NRDC is a longstanding and strong supporter of federal energy efficiency standards, and we continue to support the latest energy efficiency standards for water heaters, which will save energy and lower consumers' bills. We have only rarely supported exemptions from standards. But here we explored the opportunities that grid-enable water heaters may offer for environmental and consumer benefit, found the case persuasive, and worked intensively with manufacturers, utilities, and other efficiency and environmental organizations to develop legislation that would deliver on the opportunity while not undermining the benefits of strong efficiency standards.

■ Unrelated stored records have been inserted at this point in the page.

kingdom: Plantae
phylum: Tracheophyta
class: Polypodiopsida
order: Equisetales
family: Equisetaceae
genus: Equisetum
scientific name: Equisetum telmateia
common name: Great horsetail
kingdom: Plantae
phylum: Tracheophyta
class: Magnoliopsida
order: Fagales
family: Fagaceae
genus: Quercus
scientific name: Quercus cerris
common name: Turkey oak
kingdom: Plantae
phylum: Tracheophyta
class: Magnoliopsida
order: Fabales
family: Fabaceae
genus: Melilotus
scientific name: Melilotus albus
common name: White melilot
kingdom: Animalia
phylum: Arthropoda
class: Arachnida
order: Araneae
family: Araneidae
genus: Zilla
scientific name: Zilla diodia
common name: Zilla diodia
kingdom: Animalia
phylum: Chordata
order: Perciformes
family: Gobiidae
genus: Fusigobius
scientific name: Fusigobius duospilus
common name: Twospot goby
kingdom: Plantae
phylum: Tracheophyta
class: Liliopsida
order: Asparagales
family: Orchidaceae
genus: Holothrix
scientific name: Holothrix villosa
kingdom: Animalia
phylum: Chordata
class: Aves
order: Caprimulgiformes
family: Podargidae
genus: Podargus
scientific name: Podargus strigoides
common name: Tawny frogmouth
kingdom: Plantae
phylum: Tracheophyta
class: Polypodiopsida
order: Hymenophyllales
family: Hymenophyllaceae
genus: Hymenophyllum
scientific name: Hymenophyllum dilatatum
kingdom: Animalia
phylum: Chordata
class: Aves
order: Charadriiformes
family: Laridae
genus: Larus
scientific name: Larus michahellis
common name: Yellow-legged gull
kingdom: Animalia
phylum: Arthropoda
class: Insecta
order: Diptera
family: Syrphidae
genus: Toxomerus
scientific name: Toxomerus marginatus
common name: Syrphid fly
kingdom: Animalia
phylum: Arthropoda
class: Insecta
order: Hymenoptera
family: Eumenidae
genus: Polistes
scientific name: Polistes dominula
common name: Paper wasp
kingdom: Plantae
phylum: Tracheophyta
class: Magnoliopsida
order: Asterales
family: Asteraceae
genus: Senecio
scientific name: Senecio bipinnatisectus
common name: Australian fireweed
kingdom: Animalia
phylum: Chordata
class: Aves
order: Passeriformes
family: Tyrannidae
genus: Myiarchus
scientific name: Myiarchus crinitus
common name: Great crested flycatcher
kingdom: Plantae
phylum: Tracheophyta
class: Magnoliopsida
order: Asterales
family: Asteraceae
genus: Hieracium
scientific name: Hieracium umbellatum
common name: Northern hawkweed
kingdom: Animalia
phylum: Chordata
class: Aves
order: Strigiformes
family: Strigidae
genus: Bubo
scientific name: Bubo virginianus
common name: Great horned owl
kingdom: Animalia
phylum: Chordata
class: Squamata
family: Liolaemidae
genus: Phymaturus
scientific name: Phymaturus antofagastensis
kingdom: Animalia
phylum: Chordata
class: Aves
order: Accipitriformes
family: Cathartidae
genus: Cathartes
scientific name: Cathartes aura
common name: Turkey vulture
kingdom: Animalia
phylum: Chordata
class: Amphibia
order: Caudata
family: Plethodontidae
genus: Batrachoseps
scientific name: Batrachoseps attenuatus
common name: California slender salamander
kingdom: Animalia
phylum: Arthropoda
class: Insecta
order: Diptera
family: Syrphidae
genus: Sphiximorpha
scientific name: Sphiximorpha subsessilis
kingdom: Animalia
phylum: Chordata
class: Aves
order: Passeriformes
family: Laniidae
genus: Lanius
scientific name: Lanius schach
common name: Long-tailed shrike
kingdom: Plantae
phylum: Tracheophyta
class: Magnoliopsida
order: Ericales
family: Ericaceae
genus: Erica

These smart water heaters present a promising opportunity for a more efficient, more economic, and ultimately lower-emissions electricity system, even though they are less efficient individually. The key to the environmental and consumer benefit is using water heaters as low cost thermal batteries, allowing much more flexible operation of the electricity grid. A more flexible grid will allow faster, cheaper uptake of renewable energy generation. There's much more to be learned about the possible role of smart water heaters and the trade-offs between system and component efficiency, and this legislation would foster much better understanding. Importantly, the legislation is carefully designed to make sure that these water heaters are actually used in a demand response or energy storage program, and not a loophole to avoid the efficiency standards.
The hearing was a real pleasure. There was support from both sides of the aisle for the legislation and for our work, and a focus not on politics, but rather on policy that's good for consumers and the environment. Statements of the subcommittees members are available here (for the majority) and here (for the minority).
There's more detail on the opportunities and challenges of grid-enabled water heaters in my testimony, as well as in a letter that we wrote jointly with the National Rural Electric Cooperative Association and the American Council for an Energy Efficient Economy last year in support of one manufacturer's request to DOE for an exception from the efficiency standard.
Looking ahead, we have a couple of exciting water heater efforts under way with great outcomes for the environment and consumers, and I hope to report on those here in the next few months.